━━ DATA ━━

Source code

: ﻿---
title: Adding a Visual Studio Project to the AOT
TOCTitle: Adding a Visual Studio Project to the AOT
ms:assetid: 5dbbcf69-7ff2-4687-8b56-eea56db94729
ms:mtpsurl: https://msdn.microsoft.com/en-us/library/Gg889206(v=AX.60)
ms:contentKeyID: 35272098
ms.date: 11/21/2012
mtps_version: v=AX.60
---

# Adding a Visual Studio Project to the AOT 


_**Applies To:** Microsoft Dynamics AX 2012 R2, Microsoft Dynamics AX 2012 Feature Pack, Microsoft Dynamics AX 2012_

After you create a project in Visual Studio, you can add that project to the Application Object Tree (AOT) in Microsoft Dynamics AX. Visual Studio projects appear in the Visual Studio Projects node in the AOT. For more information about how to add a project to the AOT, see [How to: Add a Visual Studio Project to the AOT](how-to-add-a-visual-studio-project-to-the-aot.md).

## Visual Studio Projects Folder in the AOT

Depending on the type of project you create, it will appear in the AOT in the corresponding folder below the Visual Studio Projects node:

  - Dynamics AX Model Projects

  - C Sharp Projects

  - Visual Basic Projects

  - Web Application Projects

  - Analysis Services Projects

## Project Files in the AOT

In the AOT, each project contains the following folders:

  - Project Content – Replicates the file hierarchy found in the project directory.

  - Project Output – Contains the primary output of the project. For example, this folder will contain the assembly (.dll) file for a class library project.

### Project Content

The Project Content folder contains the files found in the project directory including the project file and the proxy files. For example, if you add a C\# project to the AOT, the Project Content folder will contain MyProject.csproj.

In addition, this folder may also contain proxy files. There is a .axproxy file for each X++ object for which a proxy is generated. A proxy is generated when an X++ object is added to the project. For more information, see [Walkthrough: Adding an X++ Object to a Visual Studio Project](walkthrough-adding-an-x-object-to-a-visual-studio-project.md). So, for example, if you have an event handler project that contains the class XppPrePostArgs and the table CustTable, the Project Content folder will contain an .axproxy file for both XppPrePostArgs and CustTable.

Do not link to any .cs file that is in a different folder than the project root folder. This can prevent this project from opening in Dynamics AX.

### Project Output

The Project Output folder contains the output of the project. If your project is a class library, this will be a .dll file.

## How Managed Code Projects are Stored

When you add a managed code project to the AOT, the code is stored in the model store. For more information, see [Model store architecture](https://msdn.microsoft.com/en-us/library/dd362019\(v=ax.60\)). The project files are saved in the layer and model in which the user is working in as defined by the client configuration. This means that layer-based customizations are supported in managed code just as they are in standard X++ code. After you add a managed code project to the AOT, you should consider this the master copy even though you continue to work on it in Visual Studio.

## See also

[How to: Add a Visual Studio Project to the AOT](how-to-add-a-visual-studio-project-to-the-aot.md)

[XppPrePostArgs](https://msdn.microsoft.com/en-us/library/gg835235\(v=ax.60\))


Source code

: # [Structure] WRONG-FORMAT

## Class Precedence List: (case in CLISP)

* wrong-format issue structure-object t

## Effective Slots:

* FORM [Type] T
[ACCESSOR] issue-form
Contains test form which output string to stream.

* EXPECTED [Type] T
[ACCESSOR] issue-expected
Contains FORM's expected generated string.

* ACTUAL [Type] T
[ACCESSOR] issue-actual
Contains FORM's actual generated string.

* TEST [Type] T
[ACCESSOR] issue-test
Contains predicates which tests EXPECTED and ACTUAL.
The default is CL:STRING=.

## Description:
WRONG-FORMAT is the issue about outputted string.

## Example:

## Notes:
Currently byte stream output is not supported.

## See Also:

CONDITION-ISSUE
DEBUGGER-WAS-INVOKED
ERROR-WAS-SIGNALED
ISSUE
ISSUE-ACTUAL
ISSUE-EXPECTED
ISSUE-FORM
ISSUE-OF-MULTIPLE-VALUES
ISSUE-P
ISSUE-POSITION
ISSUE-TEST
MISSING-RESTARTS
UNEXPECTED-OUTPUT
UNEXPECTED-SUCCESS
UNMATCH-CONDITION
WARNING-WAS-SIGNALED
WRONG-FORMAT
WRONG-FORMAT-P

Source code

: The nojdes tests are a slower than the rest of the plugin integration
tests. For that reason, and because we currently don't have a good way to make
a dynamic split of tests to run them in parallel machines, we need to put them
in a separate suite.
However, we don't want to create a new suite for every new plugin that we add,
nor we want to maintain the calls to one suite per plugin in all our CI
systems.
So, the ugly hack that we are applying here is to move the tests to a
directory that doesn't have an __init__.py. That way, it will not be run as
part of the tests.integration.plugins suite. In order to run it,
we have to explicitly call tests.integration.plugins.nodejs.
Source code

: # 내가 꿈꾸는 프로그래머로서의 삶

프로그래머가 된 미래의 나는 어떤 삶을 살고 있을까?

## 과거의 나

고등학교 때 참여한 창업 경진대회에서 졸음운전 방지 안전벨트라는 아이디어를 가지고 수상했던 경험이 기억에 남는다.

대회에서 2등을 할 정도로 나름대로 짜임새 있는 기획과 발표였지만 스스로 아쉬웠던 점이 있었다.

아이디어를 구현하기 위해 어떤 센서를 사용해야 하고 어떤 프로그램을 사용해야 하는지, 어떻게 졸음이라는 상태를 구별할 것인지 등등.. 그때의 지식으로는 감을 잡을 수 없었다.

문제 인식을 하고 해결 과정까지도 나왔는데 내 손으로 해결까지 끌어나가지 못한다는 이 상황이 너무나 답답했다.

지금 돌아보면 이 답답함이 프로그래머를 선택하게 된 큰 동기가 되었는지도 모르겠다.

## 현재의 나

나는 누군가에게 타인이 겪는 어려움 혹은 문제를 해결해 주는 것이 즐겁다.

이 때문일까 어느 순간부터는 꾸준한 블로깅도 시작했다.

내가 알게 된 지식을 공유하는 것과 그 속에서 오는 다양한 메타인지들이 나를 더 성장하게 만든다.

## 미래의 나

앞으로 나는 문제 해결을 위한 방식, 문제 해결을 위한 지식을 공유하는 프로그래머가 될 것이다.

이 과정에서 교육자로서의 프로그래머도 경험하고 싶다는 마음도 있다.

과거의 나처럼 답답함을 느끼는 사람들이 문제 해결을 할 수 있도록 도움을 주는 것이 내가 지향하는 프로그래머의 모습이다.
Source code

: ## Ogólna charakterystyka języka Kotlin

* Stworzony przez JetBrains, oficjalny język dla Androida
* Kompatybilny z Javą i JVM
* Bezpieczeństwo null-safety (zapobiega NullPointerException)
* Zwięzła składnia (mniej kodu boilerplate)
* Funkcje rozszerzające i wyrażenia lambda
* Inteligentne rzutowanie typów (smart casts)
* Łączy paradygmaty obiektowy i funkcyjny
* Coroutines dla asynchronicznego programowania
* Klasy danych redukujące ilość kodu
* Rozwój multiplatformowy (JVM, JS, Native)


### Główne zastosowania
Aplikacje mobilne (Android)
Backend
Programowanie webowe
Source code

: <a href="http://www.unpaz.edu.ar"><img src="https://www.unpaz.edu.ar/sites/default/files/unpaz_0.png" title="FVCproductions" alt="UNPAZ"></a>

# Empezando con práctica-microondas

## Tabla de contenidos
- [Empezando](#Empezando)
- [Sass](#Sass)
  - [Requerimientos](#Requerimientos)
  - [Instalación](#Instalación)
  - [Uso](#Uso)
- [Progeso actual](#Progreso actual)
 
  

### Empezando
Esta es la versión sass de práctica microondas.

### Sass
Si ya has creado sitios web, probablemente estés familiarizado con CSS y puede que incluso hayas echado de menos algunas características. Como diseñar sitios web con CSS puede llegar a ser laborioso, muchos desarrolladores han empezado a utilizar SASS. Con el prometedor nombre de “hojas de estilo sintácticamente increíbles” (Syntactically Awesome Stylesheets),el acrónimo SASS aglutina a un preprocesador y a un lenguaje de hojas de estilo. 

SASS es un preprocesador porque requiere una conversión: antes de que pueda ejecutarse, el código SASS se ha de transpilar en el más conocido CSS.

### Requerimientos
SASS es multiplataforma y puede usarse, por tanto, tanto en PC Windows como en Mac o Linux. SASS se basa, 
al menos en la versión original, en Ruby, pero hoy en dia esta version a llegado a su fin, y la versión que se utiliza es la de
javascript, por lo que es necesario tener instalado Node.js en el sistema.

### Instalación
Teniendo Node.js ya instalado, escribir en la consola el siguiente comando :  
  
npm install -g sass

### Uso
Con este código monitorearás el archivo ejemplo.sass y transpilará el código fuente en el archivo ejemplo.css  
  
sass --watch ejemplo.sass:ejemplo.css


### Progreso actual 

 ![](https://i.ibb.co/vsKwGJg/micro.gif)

━━━

WORK ITEM:
Beginning at the first line above, repeat exactly until the line containing "### Project Content", which is included.

REPLY:
Source code

: ﻿---
title: Adding a Visual Studio Project to the AOT
TOCTitle: Adding a Visual Studio Project to the AOT
ms:assetid: 5dbbcf69-7ff2-4687-8b56-eea56db94729
ms:mtpsurl: https://msdn.microsoft.com/en-us/library/Gg889206(v=AX.60)
ms:contentKeyID: 35272098
ms.date: 11/21/2012
mtps_version: v=AX.60
---

# Adding a Visual Studio Project to the AOT 


_**Applies To:** Microsoft Dynamics AX 2012 R2, Microsoft Dynamics AX 2012 Feature Pack, Microsoft Dynamics AX 2012_

After you create a project in Visual Studio, you can add that project to the Application Object Tree (AOT) in Microsoft Dynamics AX. Visual Studio projects appear in the Visual Studio Projects node in the AOT. For more information about how to add a project to the AOT, see [How to: Add a Visual Studio Project to the AOT](how-to-add-a-visual-studio-project-to-the-aot.md).

## Visual Studio Projects Folder in the AOT

Depending on the type of project you create, it will appear in the AOT in the corresponding folder below the Visual Studio Projects node:

  - Dynamics AX Model Projects

  - C Sharp Projects

  - Visual Basic Projects

  - Web Application Projects

  - Analysis Services Projects

## Project Files in the AOT

In the AOT, each project contains the following folders:

  - Project Content – Replicates the file hierarchy found in the project directory.

  - Project Output – Contains the primary output of the project. For example, this folder will contain the assembly (.dll) file for a class library project.

### Project Content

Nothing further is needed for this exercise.